* [Task statement]:
Only one stretch of the data below is needed. Output the lines from the one with "is a photomicrograph" up to and including the one with "(stomach) was stained", exactly as they stand.

* [The data]:
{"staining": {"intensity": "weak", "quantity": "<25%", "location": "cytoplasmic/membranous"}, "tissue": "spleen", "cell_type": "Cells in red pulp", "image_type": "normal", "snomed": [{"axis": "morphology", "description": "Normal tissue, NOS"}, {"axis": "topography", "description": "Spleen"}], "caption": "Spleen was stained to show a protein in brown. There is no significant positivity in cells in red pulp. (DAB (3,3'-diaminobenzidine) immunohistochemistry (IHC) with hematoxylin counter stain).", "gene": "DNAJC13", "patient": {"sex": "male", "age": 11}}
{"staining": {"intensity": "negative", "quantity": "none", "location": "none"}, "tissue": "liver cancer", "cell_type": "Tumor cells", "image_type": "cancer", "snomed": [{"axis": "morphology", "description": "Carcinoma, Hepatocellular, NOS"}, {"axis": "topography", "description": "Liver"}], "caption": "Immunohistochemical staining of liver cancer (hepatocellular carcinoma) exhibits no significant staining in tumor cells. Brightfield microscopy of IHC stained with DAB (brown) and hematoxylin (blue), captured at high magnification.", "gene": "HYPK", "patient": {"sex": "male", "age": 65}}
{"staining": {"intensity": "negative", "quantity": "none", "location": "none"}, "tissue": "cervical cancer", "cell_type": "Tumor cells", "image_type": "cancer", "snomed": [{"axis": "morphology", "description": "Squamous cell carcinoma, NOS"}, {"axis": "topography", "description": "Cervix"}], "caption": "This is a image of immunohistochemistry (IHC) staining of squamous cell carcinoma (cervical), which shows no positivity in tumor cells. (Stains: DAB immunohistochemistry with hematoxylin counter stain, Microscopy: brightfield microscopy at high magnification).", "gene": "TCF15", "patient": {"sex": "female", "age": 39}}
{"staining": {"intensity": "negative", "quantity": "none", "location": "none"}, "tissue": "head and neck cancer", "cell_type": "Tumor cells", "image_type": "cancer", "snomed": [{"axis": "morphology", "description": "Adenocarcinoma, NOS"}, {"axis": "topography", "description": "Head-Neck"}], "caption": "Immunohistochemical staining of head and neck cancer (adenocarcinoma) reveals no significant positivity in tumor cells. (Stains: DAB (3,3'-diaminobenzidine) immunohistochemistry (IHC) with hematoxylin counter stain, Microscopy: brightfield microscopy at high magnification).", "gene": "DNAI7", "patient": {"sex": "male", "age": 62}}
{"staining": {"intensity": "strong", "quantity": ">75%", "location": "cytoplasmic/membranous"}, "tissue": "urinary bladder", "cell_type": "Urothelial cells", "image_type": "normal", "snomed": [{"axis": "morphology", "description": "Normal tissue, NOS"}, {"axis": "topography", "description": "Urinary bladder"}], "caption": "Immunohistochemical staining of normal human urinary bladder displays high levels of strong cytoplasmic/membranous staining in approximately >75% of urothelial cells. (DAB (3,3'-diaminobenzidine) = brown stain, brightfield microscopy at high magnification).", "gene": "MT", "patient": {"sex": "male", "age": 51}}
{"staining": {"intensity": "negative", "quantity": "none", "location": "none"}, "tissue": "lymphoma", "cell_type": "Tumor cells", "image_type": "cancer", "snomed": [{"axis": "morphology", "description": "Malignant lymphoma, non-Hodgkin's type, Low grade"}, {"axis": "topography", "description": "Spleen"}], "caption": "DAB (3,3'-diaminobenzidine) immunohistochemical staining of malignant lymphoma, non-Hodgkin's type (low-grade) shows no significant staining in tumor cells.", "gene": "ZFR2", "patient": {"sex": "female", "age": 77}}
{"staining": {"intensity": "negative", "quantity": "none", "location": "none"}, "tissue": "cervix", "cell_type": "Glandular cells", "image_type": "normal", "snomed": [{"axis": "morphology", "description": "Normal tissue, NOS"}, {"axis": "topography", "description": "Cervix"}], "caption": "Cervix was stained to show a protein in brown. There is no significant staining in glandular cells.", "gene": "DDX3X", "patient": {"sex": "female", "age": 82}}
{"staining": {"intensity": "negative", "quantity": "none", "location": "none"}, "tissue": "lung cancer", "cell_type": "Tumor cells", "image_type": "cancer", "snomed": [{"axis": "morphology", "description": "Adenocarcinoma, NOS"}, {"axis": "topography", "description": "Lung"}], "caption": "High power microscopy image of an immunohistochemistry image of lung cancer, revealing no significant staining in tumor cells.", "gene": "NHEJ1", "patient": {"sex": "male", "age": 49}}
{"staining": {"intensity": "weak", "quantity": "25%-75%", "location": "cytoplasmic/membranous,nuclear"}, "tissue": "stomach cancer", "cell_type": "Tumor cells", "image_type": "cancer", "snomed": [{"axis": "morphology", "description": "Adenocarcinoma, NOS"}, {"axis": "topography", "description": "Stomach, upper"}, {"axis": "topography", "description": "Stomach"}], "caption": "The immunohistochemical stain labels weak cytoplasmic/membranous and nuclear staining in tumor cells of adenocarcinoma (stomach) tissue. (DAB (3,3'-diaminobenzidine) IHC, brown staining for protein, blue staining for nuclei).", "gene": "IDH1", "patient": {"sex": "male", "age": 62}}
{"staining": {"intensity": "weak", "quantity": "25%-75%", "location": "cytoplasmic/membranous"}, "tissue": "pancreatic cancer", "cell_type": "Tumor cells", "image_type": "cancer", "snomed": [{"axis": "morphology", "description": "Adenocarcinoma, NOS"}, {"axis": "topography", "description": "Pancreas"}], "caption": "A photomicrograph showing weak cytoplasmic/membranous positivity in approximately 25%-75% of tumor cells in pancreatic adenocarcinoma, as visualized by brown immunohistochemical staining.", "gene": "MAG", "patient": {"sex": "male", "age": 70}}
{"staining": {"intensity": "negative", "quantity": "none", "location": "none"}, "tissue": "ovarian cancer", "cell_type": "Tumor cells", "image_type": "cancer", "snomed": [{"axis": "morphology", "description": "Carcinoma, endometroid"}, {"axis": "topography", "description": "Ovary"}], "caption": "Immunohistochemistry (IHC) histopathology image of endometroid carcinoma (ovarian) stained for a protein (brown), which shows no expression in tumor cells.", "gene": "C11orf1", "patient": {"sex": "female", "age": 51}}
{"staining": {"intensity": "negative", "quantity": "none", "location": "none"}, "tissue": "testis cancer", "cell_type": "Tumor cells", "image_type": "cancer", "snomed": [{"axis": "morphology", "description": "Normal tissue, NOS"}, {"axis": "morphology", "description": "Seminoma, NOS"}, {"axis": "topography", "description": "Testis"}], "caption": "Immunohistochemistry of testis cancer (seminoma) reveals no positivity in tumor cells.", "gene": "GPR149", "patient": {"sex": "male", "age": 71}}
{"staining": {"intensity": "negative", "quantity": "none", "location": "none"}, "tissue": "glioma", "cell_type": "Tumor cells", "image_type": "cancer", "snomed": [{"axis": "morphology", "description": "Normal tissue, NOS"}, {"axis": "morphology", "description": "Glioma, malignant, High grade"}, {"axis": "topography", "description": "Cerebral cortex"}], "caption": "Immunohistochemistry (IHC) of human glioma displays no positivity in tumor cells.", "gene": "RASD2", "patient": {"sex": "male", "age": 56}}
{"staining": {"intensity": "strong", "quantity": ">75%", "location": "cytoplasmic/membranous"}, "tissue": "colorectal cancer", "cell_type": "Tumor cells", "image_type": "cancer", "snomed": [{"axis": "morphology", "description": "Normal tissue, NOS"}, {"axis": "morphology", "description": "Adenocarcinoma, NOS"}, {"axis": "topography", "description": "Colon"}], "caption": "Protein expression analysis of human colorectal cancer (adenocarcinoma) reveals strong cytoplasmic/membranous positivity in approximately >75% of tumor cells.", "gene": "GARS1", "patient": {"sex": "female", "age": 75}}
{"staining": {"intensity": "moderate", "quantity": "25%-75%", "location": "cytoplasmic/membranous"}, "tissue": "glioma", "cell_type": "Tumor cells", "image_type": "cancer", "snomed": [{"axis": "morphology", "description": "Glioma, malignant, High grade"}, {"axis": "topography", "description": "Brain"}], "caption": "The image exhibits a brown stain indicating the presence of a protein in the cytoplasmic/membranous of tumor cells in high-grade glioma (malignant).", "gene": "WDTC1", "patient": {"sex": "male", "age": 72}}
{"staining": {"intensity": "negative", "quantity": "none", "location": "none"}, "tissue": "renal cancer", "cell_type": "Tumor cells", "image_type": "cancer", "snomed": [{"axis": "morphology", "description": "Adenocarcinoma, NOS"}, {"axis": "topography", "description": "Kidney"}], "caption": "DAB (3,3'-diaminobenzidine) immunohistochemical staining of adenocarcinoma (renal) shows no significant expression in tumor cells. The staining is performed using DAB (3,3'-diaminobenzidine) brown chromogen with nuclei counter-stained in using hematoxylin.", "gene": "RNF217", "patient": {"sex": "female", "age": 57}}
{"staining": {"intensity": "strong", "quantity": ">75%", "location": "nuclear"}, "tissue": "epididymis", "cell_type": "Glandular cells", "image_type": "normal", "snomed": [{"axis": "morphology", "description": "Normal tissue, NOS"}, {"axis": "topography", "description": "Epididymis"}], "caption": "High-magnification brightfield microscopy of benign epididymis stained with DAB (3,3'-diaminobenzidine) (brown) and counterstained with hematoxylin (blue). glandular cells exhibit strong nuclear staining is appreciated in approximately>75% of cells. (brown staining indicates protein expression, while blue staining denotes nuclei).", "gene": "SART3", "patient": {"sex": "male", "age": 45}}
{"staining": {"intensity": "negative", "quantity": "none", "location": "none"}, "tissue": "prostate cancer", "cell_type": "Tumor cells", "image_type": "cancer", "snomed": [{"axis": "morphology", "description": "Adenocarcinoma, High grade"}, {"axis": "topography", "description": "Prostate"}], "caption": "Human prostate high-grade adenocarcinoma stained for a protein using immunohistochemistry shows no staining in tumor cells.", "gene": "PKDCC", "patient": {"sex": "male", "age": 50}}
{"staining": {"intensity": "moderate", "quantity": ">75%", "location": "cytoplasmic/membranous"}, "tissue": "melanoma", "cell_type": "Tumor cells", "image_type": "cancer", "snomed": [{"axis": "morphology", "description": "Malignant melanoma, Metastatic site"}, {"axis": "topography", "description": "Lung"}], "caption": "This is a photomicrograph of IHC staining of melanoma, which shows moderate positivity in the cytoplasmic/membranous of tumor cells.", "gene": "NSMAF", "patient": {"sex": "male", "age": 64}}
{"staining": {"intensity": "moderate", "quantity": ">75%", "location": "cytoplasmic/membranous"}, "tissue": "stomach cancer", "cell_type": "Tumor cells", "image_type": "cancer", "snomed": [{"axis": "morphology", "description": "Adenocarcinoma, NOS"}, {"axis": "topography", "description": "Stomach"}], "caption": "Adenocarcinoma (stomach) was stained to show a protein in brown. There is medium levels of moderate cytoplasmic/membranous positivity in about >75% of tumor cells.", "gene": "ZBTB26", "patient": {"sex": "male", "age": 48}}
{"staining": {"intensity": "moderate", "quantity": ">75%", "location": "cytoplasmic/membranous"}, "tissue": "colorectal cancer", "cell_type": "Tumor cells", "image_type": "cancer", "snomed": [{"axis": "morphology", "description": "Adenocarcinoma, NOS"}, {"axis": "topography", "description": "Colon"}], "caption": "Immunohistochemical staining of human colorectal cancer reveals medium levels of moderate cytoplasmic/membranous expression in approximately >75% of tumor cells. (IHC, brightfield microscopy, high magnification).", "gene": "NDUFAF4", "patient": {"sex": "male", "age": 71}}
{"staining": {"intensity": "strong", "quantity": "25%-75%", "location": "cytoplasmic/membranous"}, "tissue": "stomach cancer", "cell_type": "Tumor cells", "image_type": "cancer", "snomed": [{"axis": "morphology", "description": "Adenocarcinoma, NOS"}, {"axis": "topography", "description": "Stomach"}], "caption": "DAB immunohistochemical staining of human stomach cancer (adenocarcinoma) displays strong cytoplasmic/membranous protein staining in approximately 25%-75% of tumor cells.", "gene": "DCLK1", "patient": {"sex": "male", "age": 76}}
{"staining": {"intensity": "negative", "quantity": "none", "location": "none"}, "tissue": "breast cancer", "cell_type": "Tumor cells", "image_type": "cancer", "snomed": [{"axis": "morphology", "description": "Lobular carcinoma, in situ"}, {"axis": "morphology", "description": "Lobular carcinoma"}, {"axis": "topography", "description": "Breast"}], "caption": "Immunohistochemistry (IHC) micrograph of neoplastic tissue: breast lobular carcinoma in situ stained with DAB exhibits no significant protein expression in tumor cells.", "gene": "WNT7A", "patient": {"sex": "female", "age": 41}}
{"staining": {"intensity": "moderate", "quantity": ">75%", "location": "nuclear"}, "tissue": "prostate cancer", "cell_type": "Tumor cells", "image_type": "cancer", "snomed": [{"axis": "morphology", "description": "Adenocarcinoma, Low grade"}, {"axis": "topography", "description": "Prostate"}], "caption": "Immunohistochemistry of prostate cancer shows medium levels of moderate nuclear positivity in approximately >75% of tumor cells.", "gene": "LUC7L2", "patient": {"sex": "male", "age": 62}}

* [Exercise response]:
{"staining": {"intensity": "moderate", "quantity": ">75%", "location": "cytoplasmic/membranous"}, "tissue": "melanoma", "cell_type": "Tumor cells", "image_type": "cancer", "snomed": [{"axis": "morphology", "description": "Malignant melanoma, Metastatic site"}, {"axis": "topography", "description": "Lung"}], "caption": "This is a photomicrograph of IHC staining of melanoma, which shows moderate positivity in the cytoplasmic/membranous of tumor cells.", "gene": "NSMAF", "patient": {"sex": "male", "age": 64}}
{"staining": {"intensity": "moderate", "quantity": ">75%", "location": "cytoplasmic/membranous"}, "tissue": "stomach cancer", "cell_type": "Tumor cells", "image_type": "cancer", "snomed": [{"axis": "morphology", "description": "Adenocarcinoma, NOS"}, {"axis": "topography", "description": "Stomach"}], "caption": "Adenocarcinoma (stomach) was stained to show a protein in brown. There is medium levels of moderate cytoplasmic/membranous positivity in about >75% of tumor cells.", "gene": "ZBTB26", "patient": {"sex": "male", "age": 48}}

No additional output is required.